The result is that the cupboard of U.S. diplomatic achievement during this period is strikingly bare. Neither Israelis nor Palestinians are blameless, but one cannot escape the fact that, after placing such a priority on the peace process, the Obama administration has brokered just three desultory weeks of Israeli-Palestinian negotiations in nearly two-and-a-half years - the least (and least consequential) Arab-Israeli diplomatic engagement since the 1973 war. Add to this the sad coda of President Mahmoud Abbas's decision to opt for reconciliation with an unreformed Hamas, effectively rejecting the five-year-old, internationally sanctioned effort to transform Hamas from a terrorist organization into a legitimate partner for peacemaking and opting to throw his lot in with his sworn enemies. A new approach to peacemaking would begin with internalizing the analytical errors that led to this sorry state.

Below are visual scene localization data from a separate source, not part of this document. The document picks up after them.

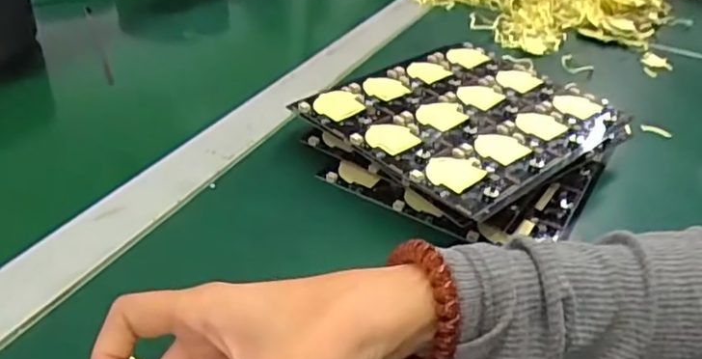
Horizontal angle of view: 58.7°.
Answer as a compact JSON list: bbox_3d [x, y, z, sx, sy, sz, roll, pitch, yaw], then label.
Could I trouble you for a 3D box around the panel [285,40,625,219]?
[{"bbox_3d":[0.082,-0.047,0.432,0.182,0.010,0.158,-25,45,-35],"label":"panel"}]

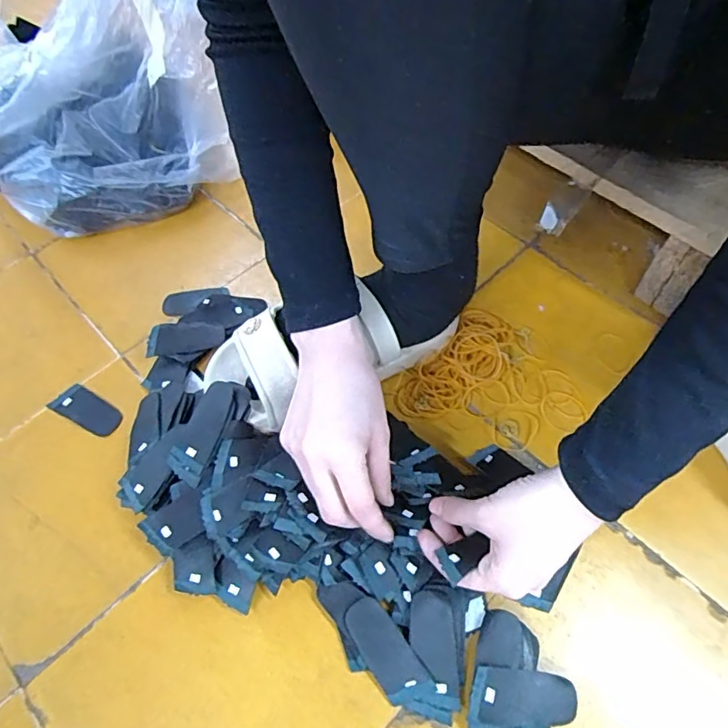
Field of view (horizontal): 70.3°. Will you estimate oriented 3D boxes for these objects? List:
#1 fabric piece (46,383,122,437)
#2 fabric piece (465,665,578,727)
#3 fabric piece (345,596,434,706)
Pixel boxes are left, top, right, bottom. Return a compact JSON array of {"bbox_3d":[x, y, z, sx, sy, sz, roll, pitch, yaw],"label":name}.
[{"bbox_3d":[-0.266,0.044,0.498,0.075,0.004,0.032,24,62,16],"label":"fabric piece"},{"bbox_3d":[0.107,0.227,0.354,0.074,0.005,0.036,1,63,-5],"label":"fabric piece"},{"bbox_3d":[0.014,0.204,0.371,0.032,0.004,0.072,-38,66,-4],"label":"fabric piece"}]

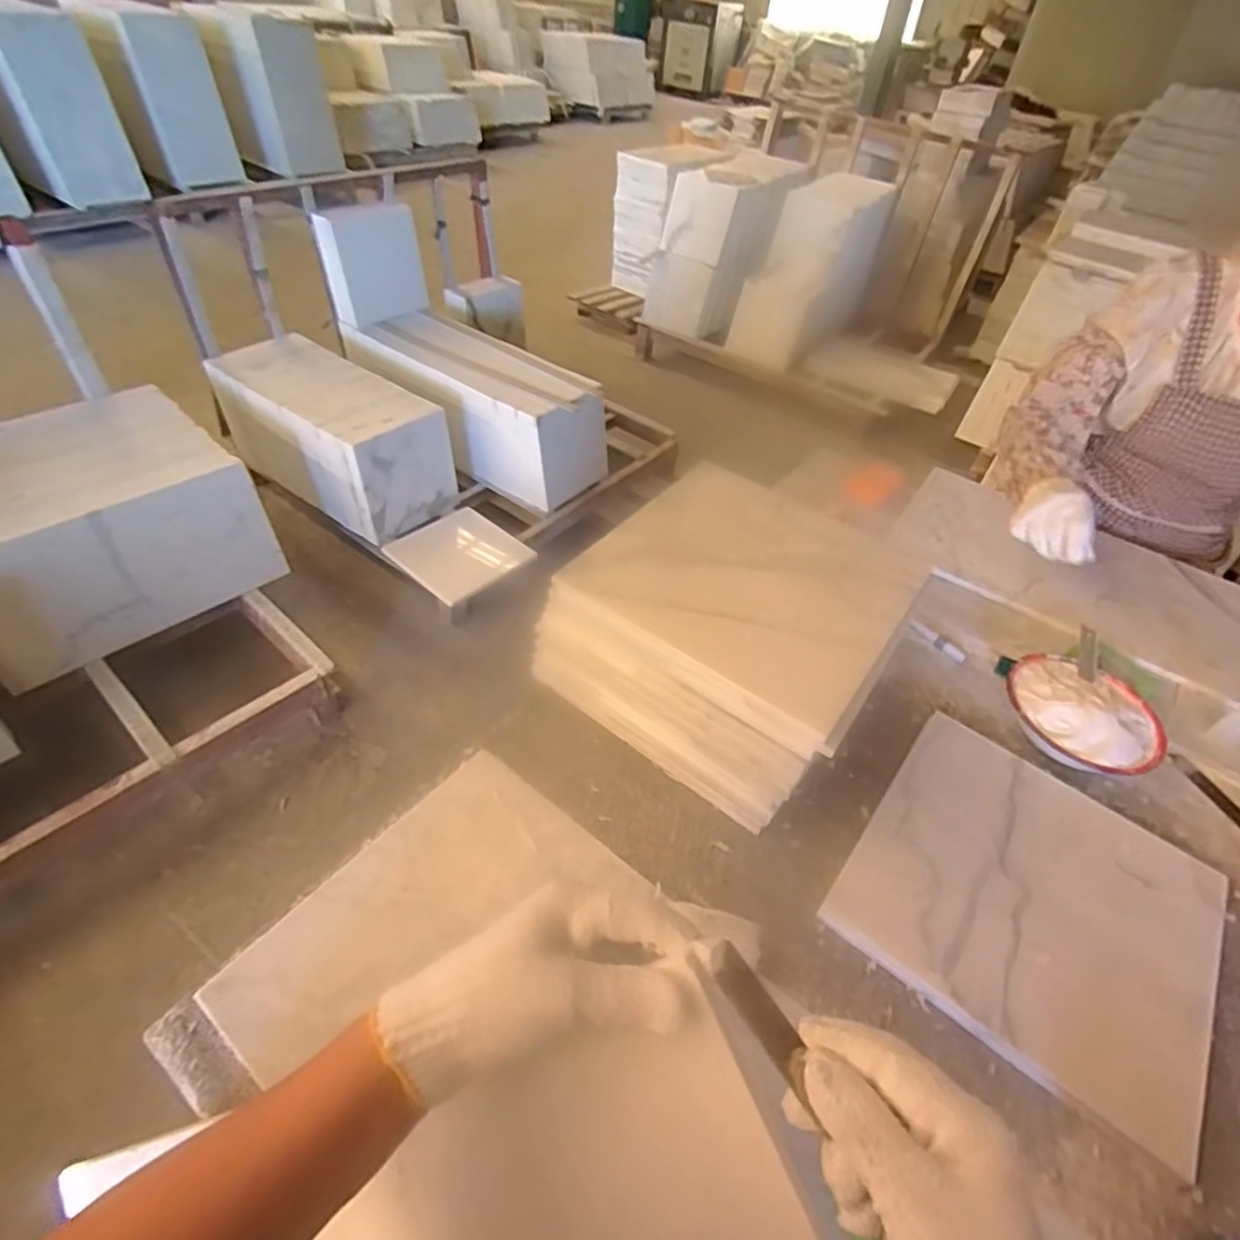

The reality is that the "Palestine issue," as it is widely called, may be an emotive topic for many Arabs and Muslims, but it is not the driver of regional dynamics. In practical terms, the impact of Israel's peace with Egypt and Jordan and de facto relations with key North African and Gulf states, combined with the inward-looking focus of most Arab countries, has resulted in redefining the Arab-Israeli dispute to a narrower (if still bloody and irredentist) conflict between Israelis and Palestinians. The Arab Spring only confirmed this trend. Indeed, even Arab commentators viewed the recent faux invasions of Palestinians across the Syrian and Lebanese borders more as desperate stunts in the Asad regime's shrinking arsenal than as manifestations of some new Palestinian strategy to challenge Israel.
In this context, although President Obama can hope that Israeli prime minister Binyamin Netanyahu comes to Washington with some new ideas - perhaps even a more detailed vision for peace that could crystallize the choice that Palestinians will make should they hold elections next year - it would be foolhardy for the president himself to invest limited capital in a process that promises diminishing returns. In fact, the peace process merits even less attention in tomorrow's speech than the president gave it in his 2009 Cairo address, when it was the second of seven items on his agenda. This reality also explains why he has chosen to address the annual conference of the American Israel Public Affairs Committee this Sunday.
In sum, by choosing to give a major address that effectively changes the topic of the international conversation from America's singular success against bin Laden to the multiplicity of U.S. policies regarding the Arab Spring, President Obama has taken on a sizable strategic, analytical, and communications challenge. A serious presentation will require him to sacrifice clarity for nuance, trade consistency for self-interest, and offer a rigorous accounting of U.S. strategic priorities. Although the speech is unlikely to project the soaring rhetoric of his finest orations, the reverberations of his words could have huge implications for how both friend and foe - groups that are shifting rapidly in the Middle East - view America's durability as the preeminent global power in a volatile region.